La cachina, según el laboratorio. El proceso de elaboración de la cachina se inicia cuando la uva alcanza entre 200 y 280 g/L de azúcar. Una vez recogida la uva, se selecciona y prensa, retirando los raspones del racimo para evitar el sabor amargo. A continuación, el mosto se vierte en las cubas de fermentación, que generalmente son de cemento y están empotradas en el suelo, para que la temperatura del proceso no varíe en exceso con los cambios climáticos.
La fermentación alcohólica se inicia en las cubas por efecto de levaduras nativas, ya que habitualmente no se añaden cepas comerciales. La duración de la fermentación alcohólica oscila entre 8 y 10 días. La cachina se consume generalmente dentro de los 30 días posteriores a la fermentación alcohólica. Tiene como características una alta acidez, la presencia de CO2 licuado, que da al paladar una sensación burbujeante, y un grado alcohólico muy variable, dependiendo de la cantidad de azúcar fermentada.

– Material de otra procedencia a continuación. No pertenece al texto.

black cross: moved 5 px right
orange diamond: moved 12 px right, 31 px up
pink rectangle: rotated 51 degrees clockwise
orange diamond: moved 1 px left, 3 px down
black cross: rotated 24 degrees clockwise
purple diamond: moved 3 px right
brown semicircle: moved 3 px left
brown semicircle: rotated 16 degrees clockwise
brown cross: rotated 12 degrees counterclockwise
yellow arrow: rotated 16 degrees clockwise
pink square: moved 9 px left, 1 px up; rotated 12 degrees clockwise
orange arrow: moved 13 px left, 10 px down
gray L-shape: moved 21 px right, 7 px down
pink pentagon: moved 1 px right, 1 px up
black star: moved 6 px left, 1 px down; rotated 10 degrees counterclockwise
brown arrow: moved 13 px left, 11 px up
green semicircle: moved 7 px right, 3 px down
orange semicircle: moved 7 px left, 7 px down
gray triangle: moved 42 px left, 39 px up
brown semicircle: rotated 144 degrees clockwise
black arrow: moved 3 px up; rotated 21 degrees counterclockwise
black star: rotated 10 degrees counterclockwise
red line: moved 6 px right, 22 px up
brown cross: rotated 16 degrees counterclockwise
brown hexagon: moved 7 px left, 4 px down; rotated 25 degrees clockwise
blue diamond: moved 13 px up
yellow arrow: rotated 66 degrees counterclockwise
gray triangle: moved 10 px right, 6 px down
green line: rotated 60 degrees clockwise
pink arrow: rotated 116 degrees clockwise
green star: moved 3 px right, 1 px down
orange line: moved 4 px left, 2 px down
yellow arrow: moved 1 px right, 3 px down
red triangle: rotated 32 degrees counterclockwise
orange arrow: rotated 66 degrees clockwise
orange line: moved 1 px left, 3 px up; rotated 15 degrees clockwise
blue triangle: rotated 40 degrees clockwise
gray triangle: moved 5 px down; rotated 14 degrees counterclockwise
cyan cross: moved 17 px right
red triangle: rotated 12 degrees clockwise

Tipos de Cachina. Ante los relatos descritos se resume que el jugo obtenido durante la pisa, después de someterlo a un proceso de fermentación hasta el octavo o noveno día, se obtiene la "cachina", que sin importar el origen tradicional o tecnificado, se convierte en la bebida de los iqueños y visitantes durante los primeros meses del año. Cabe recordar que a esta primera cachina se le conoce como "Cachina Dulce", con el paso de los días va perdiendo el dulzor y se convierte en la más solicitada por los entendidos, conociéndose con el nombre de "Cachina Seca". Sin embargo aquí no termina el proceso de esta bebida, sino que es sometida a diferentes coladas (generalmente tres), cambiándola de botijas y que se va a conocer como "Cachina Colada", la que es más frecuente encontrar hasta los últimos meses del año, siendo cada vez más cotizada. Su mejor calidad se obtiene conservándola en un buen ambiente que, generalmente, debe ser fresco y seco.